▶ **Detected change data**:
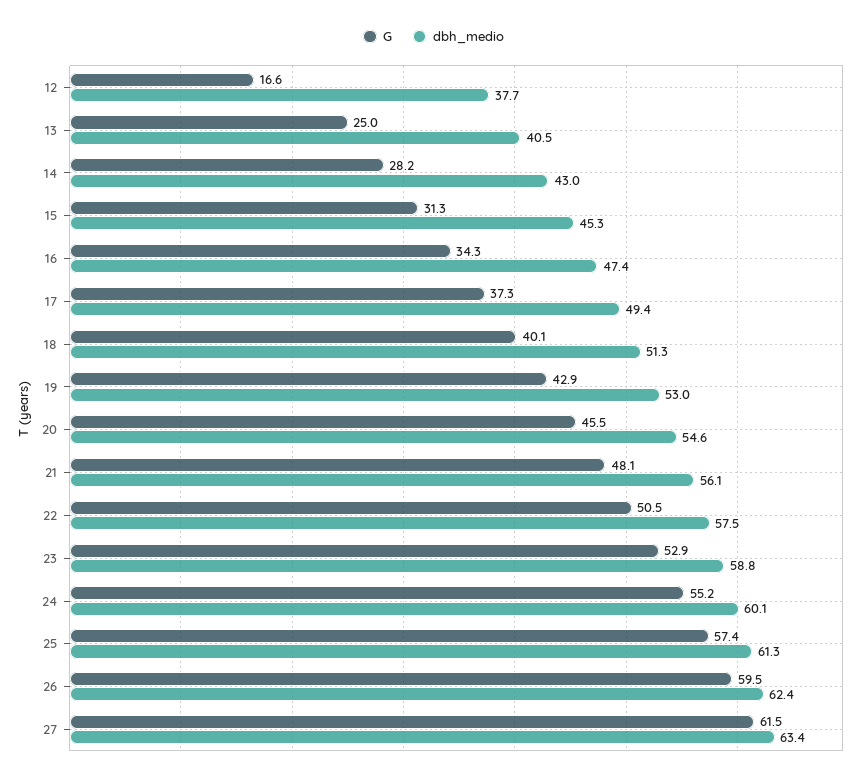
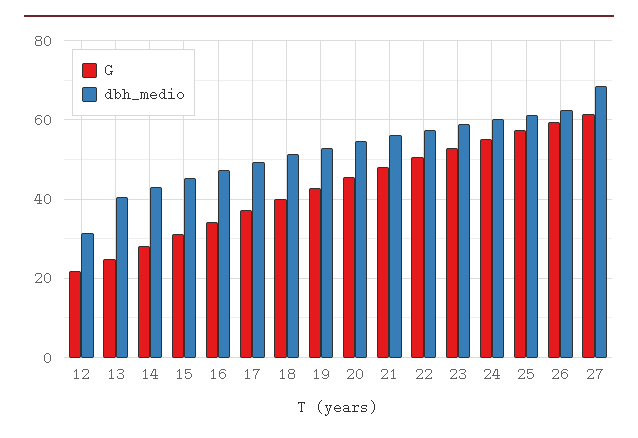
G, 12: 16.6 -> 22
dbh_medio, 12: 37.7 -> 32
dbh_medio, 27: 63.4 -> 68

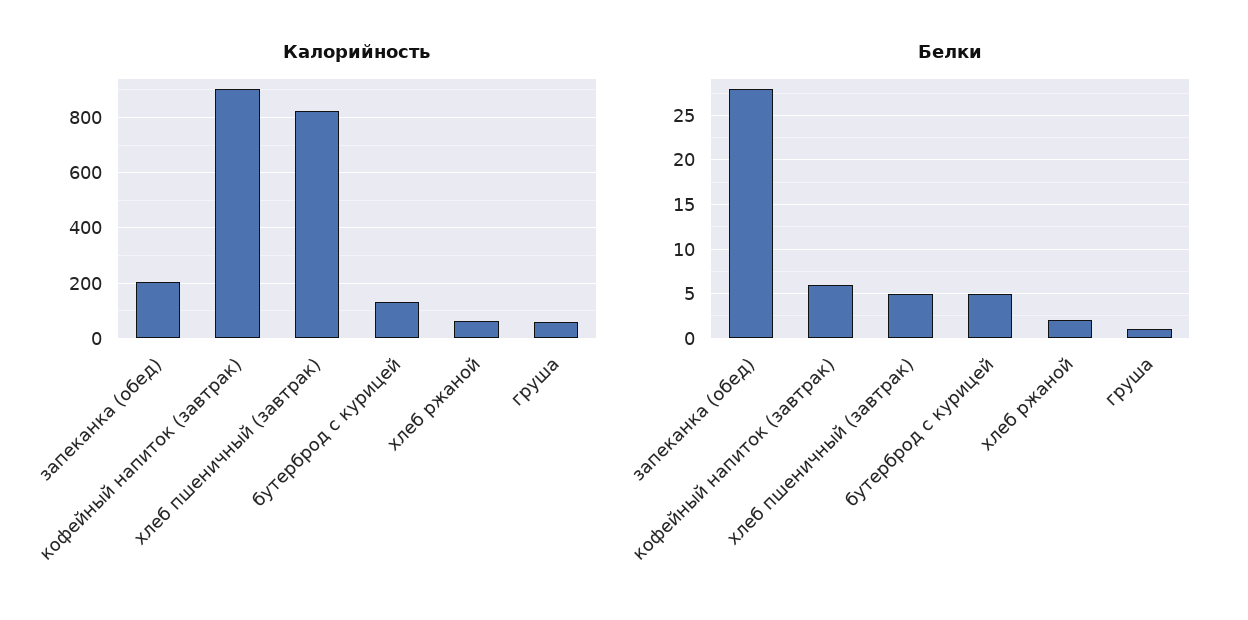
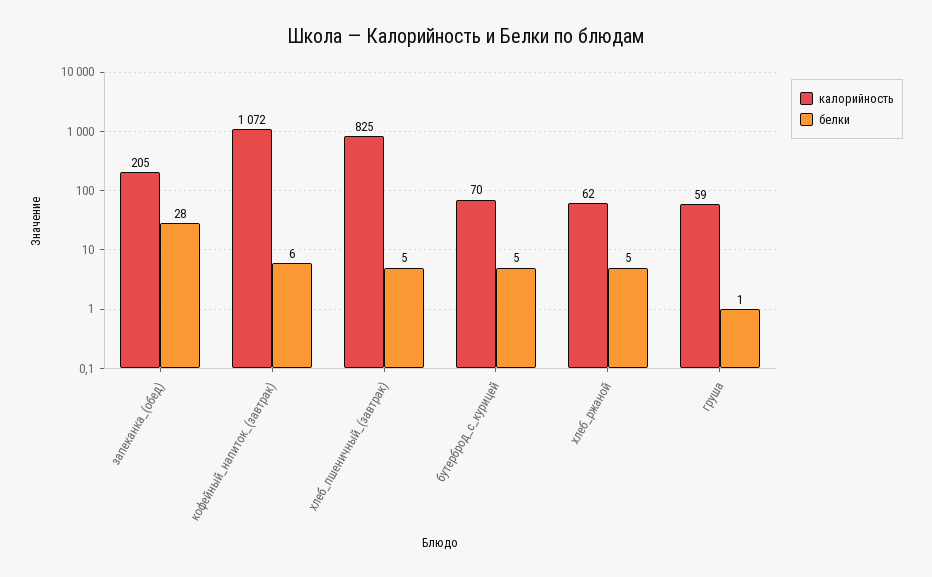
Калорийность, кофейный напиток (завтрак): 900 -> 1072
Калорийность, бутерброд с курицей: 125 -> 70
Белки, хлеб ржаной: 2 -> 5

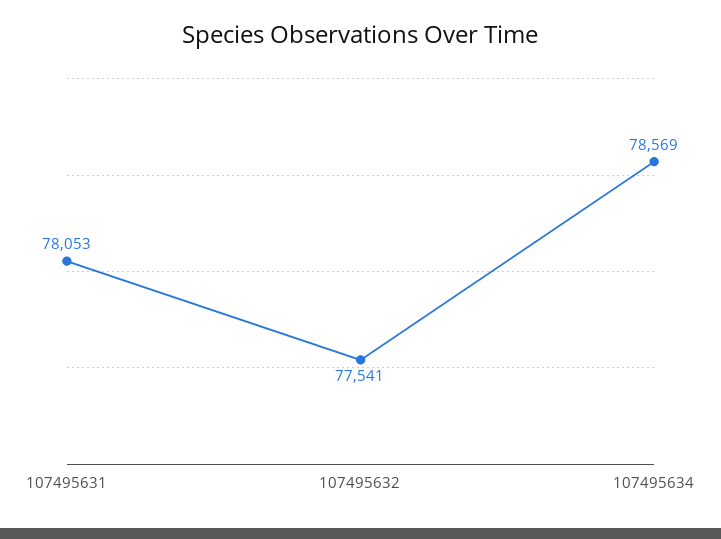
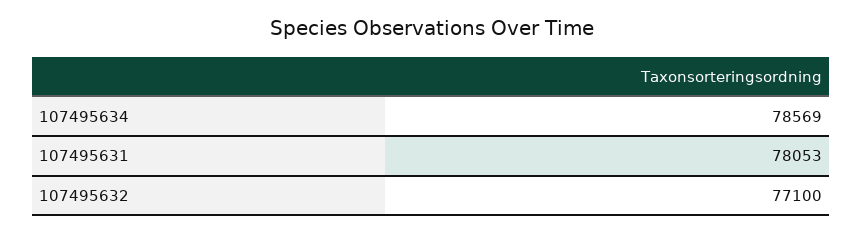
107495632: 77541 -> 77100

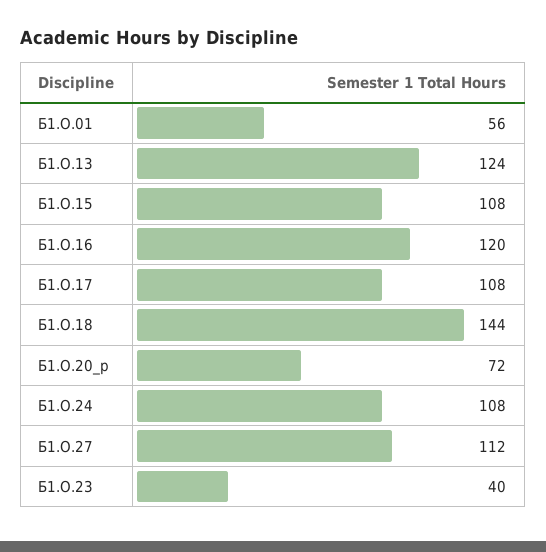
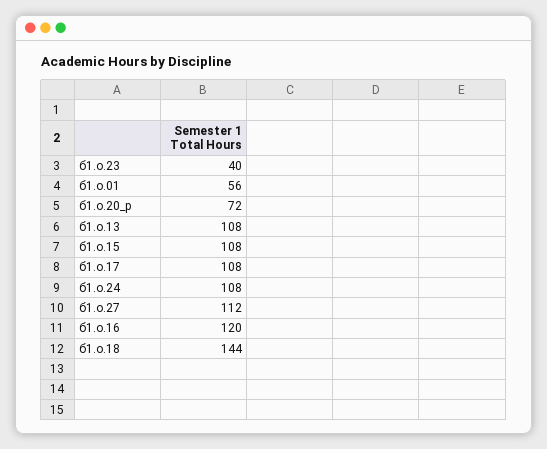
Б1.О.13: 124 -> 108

▶ **Your task**: From the line that contains "dbh_medio, 12: 37.7 -> 32" to the last line of the data above, inclusive, transcribe every line exactly and only those lines, omitting pictures.

▶ **Final answer**:
dbh_medio, 12: 37.7 -> 32
dbh_medio, 27: 63.4 -> 68

Калорийность, кофейный напиток (завтрак): 900 -> 1072
Калорийность, бутерброд с курицей: 125 -> 70
Белки, хлеб ржаной: 2 -> 5

107495632: 77541 -> 77100

Б1.О.13: 124 -> 108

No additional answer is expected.